*WHAT YOU ARE ASKED TO DO:* Return every line of the material below word for word, leaving out the pictures.

Dataset entries:
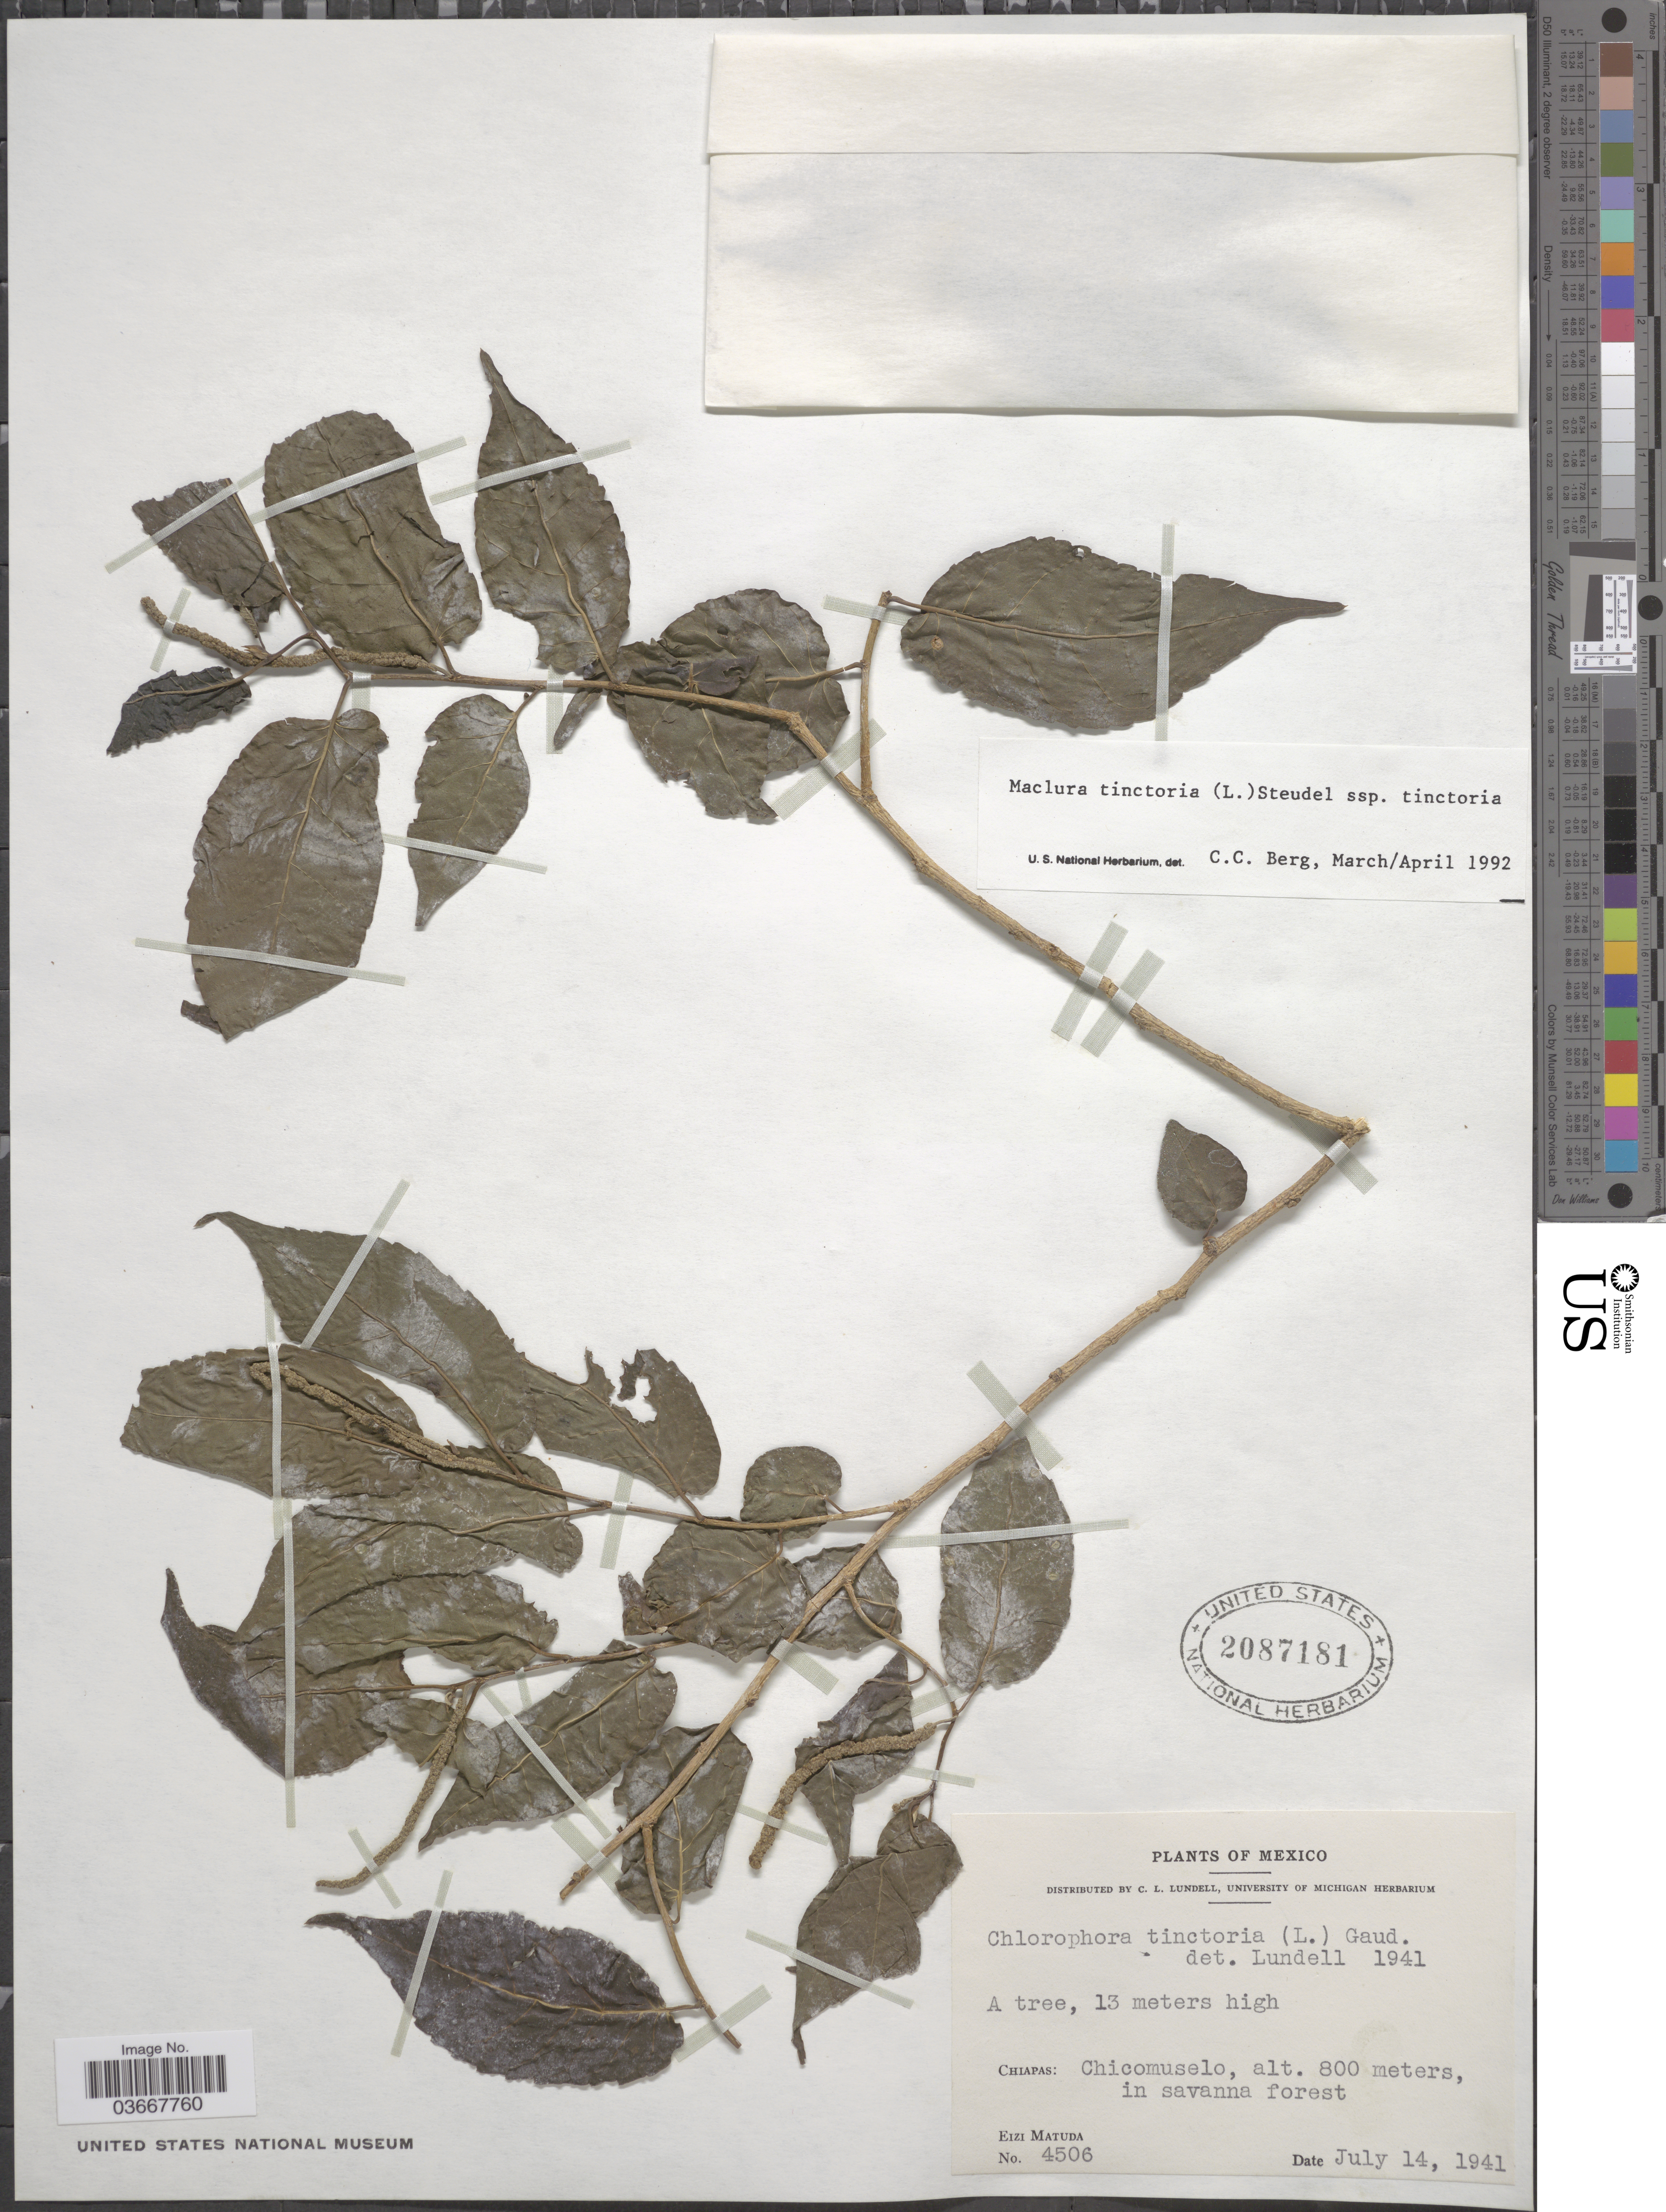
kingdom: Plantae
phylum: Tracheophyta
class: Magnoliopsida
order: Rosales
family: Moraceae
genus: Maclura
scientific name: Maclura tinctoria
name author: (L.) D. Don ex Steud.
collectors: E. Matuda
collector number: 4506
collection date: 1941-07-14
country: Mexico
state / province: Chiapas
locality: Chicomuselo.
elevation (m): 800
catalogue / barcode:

*OUTPUT OF THE TASK:*
kingdom: Plantae
phylum: Tracheophyta
class: Magnoliopsida
order: Rosales
family: Moraceae
genus: Maclura
scientific name: Maclura tinctoria
name author: (L.) D. Don ex Steud.
collectors: E. Matuda
collector number: 4506
collection date: 1941-07-14
country: Mexico
state / province: Chiapas
locality: Chicomuselo.
elevation (m): 800
catalogue / barcode:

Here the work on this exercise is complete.